Senior Software Engineer
LanceDB · HQ
ABOUT LANCEDB LanceDB http://lancedb.com/ is the preeminent data platform for multimodal AI use cases. From hyper-scalable vector search to advanced retrieval for RAG, from streaming training data to interactive exploration of large-scale AI datasets, LanceDB is the best foundation for your AI application, and powers some of the most groundbreaking applications and challenging requirements today. ABOUT THE ROLE We’re looking for a Senior Software Engineer to help expand the reach of Lance and LanceDB within the broader data infrastructure ecosystem. You’ll work at the intersection of high-performance computing, big data, and open-source systems. You will contribute scale and performance improvements, integrations with the wider data and AI ecosystem, simplifying distributed operations, and usability and maintainability enhancements.

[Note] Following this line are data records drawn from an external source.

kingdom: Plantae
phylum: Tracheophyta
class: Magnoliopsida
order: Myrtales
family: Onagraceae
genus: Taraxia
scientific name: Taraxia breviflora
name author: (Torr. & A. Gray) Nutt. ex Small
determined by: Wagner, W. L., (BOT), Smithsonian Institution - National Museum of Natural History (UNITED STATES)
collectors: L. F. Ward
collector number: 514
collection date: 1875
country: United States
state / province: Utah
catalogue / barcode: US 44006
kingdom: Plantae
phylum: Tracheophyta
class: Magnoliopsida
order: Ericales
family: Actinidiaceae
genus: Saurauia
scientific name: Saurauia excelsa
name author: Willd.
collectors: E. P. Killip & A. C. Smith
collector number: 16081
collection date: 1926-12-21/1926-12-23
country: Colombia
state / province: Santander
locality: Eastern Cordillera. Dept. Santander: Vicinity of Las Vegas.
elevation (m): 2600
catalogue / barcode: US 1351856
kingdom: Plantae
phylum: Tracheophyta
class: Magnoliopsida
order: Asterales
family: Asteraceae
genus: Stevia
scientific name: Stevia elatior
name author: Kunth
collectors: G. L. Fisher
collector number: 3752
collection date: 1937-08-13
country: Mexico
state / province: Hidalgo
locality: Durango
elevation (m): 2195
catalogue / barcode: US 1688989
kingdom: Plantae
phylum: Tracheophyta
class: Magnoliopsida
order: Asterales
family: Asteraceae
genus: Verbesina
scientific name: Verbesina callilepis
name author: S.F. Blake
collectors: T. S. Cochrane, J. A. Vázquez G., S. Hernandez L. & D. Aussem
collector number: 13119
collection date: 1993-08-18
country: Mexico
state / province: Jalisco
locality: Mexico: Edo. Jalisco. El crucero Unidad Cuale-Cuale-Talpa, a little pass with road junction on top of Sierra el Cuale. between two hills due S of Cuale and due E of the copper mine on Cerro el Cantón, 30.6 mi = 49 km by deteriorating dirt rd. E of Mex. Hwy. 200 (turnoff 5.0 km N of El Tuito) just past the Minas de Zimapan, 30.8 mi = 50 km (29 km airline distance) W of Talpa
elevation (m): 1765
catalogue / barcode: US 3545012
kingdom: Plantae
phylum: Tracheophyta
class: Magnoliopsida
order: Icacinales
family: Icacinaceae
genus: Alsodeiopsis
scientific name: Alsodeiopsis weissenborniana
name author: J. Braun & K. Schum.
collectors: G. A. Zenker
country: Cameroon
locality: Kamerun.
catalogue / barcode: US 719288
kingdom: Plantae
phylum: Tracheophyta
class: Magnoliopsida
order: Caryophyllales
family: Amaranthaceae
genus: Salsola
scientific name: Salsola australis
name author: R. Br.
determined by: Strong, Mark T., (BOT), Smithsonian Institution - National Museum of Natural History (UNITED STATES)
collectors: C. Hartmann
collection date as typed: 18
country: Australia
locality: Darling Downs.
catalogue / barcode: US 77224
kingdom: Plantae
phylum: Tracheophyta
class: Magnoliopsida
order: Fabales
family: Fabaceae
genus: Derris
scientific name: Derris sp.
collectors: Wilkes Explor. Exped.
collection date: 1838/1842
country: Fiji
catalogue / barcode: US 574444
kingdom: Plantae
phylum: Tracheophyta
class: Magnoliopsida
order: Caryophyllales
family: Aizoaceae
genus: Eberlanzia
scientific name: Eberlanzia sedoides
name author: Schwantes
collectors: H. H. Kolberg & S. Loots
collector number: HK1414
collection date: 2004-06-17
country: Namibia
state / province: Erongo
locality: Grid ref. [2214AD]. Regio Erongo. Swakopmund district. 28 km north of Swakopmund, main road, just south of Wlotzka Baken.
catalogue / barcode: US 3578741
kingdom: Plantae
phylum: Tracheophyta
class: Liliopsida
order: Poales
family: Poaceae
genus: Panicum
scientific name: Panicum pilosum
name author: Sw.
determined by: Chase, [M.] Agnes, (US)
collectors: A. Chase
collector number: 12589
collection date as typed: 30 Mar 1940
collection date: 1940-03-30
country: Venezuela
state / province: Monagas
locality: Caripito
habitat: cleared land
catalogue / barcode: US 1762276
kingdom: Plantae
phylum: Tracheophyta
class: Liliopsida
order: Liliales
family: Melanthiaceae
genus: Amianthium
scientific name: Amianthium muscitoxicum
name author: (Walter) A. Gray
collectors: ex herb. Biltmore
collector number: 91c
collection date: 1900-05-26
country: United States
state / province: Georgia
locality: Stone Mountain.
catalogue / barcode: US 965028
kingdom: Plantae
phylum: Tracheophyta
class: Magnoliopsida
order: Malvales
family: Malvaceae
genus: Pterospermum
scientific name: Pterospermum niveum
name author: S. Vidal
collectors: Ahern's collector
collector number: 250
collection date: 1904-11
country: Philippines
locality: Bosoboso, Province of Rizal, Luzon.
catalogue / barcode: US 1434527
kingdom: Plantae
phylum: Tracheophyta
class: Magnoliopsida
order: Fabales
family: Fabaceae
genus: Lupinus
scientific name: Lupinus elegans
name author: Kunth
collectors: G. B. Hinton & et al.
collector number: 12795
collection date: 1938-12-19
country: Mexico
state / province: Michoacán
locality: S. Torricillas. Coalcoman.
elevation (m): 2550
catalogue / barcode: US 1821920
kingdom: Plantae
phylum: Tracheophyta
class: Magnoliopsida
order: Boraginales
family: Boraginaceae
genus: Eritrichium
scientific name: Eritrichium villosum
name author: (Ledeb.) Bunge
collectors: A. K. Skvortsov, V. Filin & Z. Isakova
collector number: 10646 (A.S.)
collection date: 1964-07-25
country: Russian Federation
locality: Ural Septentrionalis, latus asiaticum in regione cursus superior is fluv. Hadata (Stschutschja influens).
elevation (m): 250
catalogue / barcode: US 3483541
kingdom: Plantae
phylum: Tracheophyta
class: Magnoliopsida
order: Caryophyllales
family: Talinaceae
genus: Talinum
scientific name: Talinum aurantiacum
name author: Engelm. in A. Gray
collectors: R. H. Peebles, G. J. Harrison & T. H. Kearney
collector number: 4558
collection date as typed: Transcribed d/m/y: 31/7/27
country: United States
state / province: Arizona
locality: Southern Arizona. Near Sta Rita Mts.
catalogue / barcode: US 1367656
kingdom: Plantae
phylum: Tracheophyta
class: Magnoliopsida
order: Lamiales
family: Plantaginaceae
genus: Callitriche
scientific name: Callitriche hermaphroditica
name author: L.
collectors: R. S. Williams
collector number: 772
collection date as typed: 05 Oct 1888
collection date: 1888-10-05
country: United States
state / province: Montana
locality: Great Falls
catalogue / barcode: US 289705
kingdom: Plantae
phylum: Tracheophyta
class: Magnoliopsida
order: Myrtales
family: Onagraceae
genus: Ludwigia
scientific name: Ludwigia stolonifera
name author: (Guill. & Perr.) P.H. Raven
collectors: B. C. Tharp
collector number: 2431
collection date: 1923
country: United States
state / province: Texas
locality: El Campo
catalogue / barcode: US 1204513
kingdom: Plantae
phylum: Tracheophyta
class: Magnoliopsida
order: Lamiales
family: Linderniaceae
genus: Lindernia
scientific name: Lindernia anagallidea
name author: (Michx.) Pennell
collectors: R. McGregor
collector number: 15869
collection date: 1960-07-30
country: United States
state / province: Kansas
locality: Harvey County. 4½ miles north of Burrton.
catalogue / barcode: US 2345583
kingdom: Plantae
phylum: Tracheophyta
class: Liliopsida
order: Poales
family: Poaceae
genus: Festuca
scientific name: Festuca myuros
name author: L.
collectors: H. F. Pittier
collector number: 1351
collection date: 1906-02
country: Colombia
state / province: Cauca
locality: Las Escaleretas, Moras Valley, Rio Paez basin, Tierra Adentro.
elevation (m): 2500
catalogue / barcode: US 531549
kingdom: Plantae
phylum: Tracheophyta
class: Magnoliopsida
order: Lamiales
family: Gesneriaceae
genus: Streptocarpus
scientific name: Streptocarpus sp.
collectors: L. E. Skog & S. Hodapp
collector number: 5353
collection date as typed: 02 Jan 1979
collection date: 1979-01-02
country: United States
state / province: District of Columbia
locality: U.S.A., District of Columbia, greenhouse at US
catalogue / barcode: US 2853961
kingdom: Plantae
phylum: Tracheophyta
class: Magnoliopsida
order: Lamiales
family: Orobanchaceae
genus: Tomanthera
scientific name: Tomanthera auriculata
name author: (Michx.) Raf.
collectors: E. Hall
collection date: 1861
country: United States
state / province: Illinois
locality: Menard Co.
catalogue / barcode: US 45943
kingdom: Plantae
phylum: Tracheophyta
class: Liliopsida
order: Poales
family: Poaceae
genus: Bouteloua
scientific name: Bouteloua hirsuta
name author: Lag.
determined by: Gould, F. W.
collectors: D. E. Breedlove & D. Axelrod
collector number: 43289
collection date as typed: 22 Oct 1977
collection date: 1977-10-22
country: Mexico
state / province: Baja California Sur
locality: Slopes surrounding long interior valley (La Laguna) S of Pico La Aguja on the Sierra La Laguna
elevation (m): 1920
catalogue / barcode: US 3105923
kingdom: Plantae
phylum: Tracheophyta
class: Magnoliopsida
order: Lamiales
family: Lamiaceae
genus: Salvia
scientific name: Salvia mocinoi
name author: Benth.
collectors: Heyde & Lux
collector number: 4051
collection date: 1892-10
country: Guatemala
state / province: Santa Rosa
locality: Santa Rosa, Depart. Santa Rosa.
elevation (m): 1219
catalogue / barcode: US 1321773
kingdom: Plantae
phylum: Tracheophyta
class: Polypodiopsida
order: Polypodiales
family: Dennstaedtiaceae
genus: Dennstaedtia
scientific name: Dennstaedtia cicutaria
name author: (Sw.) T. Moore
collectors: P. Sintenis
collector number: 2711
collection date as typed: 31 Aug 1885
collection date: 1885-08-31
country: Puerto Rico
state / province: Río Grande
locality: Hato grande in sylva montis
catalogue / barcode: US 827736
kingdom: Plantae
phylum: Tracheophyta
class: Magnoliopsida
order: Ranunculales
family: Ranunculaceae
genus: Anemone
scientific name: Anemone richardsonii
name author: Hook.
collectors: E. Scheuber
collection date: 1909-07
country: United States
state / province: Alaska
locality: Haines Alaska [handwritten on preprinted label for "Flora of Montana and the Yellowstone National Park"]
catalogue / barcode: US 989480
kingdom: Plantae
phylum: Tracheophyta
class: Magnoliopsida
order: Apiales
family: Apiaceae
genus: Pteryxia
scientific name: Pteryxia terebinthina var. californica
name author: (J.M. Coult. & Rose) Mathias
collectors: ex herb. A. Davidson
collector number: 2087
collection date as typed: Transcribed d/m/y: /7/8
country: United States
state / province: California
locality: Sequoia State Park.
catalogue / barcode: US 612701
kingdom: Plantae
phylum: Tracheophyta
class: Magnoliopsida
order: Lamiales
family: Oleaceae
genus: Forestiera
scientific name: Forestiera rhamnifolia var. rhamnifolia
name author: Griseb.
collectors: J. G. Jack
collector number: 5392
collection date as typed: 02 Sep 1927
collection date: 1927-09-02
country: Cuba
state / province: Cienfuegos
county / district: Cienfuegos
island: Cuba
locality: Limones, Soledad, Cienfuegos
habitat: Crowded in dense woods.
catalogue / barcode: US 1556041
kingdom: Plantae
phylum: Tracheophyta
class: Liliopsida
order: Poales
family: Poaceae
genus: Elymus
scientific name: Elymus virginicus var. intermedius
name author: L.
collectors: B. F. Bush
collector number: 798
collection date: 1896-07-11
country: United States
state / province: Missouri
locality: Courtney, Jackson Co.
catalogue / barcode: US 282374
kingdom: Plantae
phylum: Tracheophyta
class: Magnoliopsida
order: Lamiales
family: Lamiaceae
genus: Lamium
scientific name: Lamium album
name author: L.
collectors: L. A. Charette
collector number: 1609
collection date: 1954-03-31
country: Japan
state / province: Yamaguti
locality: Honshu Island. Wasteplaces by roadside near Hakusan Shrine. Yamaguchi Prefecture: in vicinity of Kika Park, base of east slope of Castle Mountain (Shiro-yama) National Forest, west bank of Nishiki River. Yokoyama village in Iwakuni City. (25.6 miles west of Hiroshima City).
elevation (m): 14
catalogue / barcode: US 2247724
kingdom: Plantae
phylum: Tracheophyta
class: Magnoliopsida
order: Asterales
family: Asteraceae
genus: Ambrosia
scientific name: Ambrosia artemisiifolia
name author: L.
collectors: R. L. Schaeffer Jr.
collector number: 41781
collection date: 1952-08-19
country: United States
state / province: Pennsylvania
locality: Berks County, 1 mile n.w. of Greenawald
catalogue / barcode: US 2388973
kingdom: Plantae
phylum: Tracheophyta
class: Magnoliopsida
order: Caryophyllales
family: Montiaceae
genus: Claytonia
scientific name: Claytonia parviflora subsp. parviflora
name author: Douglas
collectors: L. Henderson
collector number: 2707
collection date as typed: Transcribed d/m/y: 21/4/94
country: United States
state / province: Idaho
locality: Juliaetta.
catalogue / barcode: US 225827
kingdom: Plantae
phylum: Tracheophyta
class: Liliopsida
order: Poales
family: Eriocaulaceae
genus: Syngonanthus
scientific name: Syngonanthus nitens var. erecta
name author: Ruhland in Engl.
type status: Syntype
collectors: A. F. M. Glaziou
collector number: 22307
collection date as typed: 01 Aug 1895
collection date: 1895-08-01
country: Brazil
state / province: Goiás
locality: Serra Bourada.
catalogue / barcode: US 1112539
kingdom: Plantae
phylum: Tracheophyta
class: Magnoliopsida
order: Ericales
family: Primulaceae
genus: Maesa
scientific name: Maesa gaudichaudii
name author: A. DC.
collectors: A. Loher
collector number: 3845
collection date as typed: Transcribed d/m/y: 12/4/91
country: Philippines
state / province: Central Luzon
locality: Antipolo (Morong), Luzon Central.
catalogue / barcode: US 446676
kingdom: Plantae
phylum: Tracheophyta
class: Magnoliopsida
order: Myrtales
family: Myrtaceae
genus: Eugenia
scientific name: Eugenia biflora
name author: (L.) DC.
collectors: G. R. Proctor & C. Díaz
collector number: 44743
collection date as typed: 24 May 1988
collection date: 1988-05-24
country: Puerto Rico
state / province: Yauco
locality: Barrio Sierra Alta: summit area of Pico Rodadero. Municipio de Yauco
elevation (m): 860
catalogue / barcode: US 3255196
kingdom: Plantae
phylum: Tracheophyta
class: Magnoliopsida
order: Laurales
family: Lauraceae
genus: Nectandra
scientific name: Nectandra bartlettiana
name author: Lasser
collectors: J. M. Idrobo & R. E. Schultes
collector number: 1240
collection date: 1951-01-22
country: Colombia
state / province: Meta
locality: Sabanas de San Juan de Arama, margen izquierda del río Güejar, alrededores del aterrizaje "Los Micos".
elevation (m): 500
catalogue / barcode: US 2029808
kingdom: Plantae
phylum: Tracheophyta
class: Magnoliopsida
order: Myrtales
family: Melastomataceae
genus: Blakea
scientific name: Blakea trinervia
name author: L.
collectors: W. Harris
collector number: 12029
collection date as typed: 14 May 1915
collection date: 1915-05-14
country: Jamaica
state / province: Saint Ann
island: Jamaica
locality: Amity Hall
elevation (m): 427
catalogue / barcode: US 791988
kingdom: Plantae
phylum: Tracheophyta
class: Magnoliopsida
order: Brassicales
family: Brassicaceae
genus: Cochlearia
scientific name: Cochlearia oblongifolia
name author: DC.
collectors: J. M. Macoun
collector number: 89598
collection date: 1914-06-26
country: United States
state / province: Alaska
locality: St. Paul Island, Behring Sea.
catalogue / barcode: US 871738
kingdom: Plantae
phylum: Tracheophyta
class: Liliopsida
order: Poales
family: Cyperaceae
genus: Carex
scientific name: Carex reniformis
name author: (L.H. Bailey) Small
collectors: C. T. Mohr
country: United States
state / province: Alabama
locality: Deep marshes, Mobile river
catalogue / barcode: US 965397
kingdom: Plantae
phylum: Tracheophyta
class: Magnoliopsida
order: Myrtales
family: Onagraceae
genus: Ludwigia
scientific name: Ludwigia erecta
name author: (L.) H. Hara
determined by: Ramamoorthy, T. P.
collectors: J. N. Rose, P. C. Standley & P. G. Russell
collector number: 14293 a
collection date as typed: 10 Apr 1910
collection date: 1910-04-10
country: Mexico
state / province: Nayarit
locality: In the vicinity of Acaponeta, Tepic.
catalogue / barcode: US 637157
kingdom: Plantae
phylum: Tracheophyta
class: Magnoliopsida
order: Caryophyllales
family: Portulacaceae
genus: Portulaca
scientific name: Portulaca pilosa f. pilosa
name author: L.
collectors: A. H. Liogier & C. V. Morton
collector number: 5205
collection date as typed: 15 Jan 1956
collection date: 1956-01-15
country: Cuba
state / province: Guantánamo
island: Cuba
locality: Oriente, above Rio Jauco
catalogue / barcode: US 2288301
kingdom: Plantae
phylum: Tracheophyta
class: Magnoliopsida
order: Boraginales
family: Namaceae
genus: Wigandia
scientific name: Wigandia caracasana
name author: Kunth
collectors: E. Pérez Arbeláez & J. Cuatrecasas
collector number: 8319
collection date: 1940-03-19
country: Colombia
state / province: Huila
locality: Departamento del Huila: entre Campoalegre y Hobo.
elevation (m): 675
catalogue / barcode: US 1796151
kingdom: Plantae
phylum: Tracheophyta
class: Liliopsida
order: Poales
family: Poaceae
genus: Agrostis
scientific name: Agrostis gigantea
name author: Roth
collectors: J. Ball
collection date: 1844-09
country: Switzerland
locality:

YOU’LL BE RESPONSIBLE FOR - Designing and maintaining efficient distributed Lance dataset operations - Building efficient indices to enable predicate pushdown and accelerate queries in Spark, Ray, or Trino - Working on table formats, data encodings, and various aspects of the Lance format in Rust - Driving open-source community efforts to integrate the Lance format with Spark, Hive Metastore, Presto, Trino, Ray, and other data infrastructure systems - Operating and improving internal data processing infrastructure - Promoting the Lance format in open-source communities and at Big Data conferences REQUIREMENTS - 10+ years of experience building high-performance databases, big data systems, or large-scale data services - Deep understanding of internals of open-source Big Data or AI training systems (e.g., Hadoop, Spark, Flink, Ray, Iceberg, Delta Lake, Hudi, ClickHouse, Trino, Presto, PyTorch, or JAX) - Strong experience with high-performance computing in C++, Java, and/or Scala - Experience with Rust (or willingness to learn it) - Proven ability to move fast, work independently, and collaborate with a high-